Tsai Yu-Sheng, Wang Deng-Yi, Chang Jia-Jie, Liang Keng-Tien, Lin Ya-Hsuan, Kuo Chih-Chen, Lu Ssu-Han, Wu Yewchung Sermon, Lee Lukas Jyuhn-Hsiarn, Chen Hsiang, Wuu Dong-Sing
Department of Materials Science and Engineering, National Yang Ming Chiao Tung University, Hsinchu 300, Taiwan.

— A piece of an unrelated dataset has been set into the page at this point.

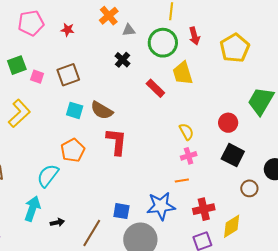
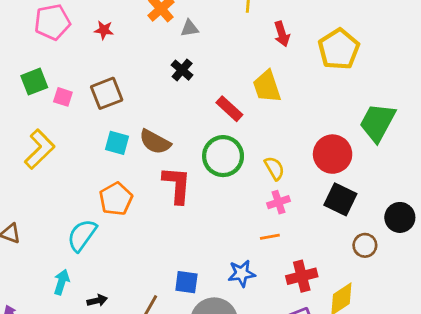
green circle: (163, 43) -> (223, 156), moved
red circle: (228, 123) -> (333, 154), size x1.4
blue star: (161, 206) -> (242, 273), size x0.7
cyan arrow: (32, 209) -> (62, 282), size x0.7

Department of Applied Materials and Optoelectronic Engineering, College of Science and Technology, National Chi Nan University, Puli 545, Taiwan.
Membranes (Basel). 2021 Nov 22;11(11):903. doi: 10.3390/membranes11110903.
ZnO/ZnS nanocomposite-based nanostructures exhibit dual light and gas sensing capabilities. To further boost the light/dual sensing properties, gold nanoparticles (Au NPs) were incorporated into the core-shell structures. Multiple material characterizations revealed that Au NPs were successfully well spread and decorated on ZnO/ZnS nanostructures. Furthermore, our findings show that the addition of Au NPs could enhance both 365 nm UV light sensing and hydrogen gas sensing in terms of light/gas sensitivity and light/gas response time. We postulate that the optimization of gas/light dual sensing capability may result from the induced electric field and inhabitation of electron-hole recombination. Owing to their compact size, simple fabrication, and stable response, ZnO/ZnS/Au NPs-based light/gas dual sensors are promising for future extreme environmental monitoring.
基于ZnO/ZnS纳米复合材料的纳米结构具有光和气体双重传感能力。为了进一步提升光/双重传感性能,将金纳米颗粒(Au NPs)引入核壳结构中。多种材料表征表明,Au NPs成功地良好分散并修饰在ZnO/ZnS纳米结构上。此外,我们的研究结果表明,添加Au NPs在光/气体灵敏度和光/气体响应时间方面,能够增强365 nm紫外光传感和氢气传感。我们推测,气体/光双重传感能力的优化可能源于感应电场以及电子-空穴复合的抑制。由于其尺寸紧凑、制造简单且响应稳定,基于ZnO/ZnS/Au NPs的光/气体双重传感器在未来极端环境监测中具有广阔前景。